SALEM — The medical marijuana group hoping to open a dispensary on Grove Street didn’t encounter much opposition at its meeting with the Gallows Hill neighborhood group last night, but one city councilor did question its plans to offer home delivery.
Alternative Therapies was licensed by the state last week to run a dispensary at 50 Grove St. It hopes to open by Aug. 1, but still needs approval from the city’s Zoning Board of Appeals, since dispensaries are considered medical clinics under local law.
Chris Edwards, executive director of the group, opened up the meeting at the Ancient Order of Hibernians on Boston Street with an introduction to his company and colleagues, then turned the floor over to questions from the audience of about 30 people.
“There are no free samples,” he said.
Many of the questions posed to Edwards during the meeting concerned security at the dispensary site. Councilor William Legault asked how the dispensary would react should somebody manage to get inside and rob it.
Although he was reluctant to expose details of the group’s security plan, Edwards answered that a lockdown procedure had been established, and that the site would have security guards.
“They’re going to get detained,” he said.
Legault asked another question about whether people would be able to loiter outside the dispensary. Edwards assured the audience that nobody would be allowed to do so, and that even people giving rides to qualified patients would be asked to stay in their cars.
Another question posed to the group concerned what would happen should Massachusetts completely legalize marijuana; when that happened in Colorado, many medical marijuana dispensaries were in an advantageous position to begin selling recreational marijuana.
Edwards said he didn’t know if the dispensary would offer recreational marijuana under those circumstances, but that it would be a decision for the group’s board of directors, in any case.
“It’s possible,” Edwards said. “We’re talking about five to 10 years down the road.”
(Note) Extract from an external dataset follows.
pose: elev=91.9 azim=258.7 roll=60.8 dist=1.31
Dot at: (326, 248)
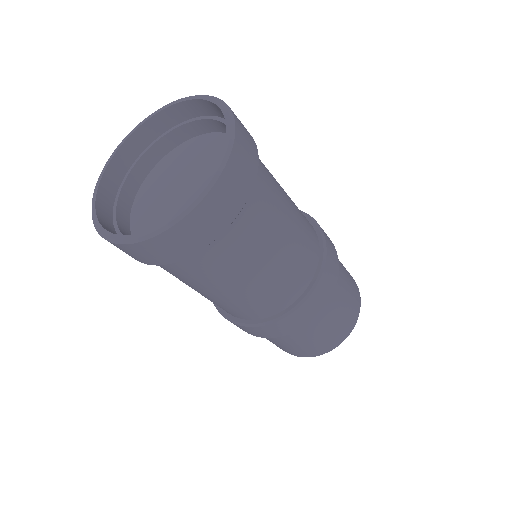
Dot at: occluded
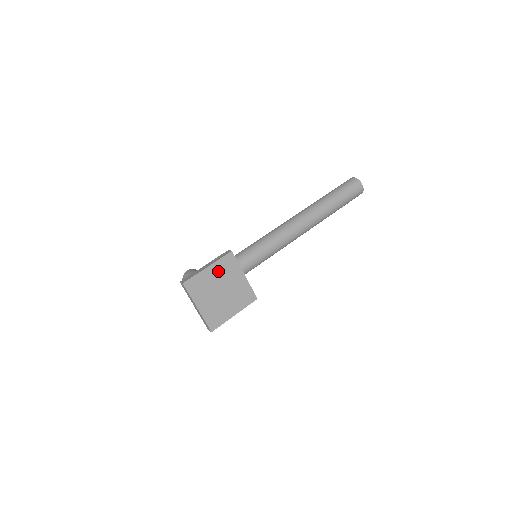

The issue of home delivery cropped up as Edwards answered a question regarding patients who don’t have private transportation and weren’t able to walk the mile to the dispensary from the closest bus line. Edwards said Alternative Therapies would offer delivery throughout the region, including to those under hospice care.
Later, Councilor Legault brought the issue up again.
“I’m very uncomfortable with this,” he said. “Not that I want to stop it, but I’m just uncomfortable.”
Edwards indicated that the deliveries would be made in unmarked cars driven by security professionals, and that video surveillance would be conducted the entire trip. He added that all of the deliveries would be made directly from the group’s proposed Amesbury facility, where the marijuana will be cultivated and prepared.
Legault said he was planning to speak with police Chief Paul Tucker about the issue, and that he might bring it up to the City Council.
“I just want more information about exactly how those are going to be conducted, and how if at all local law enforcement is going to be tied into the process,” Legault said in a later interview. “I just want more information on how they’re going to be done.”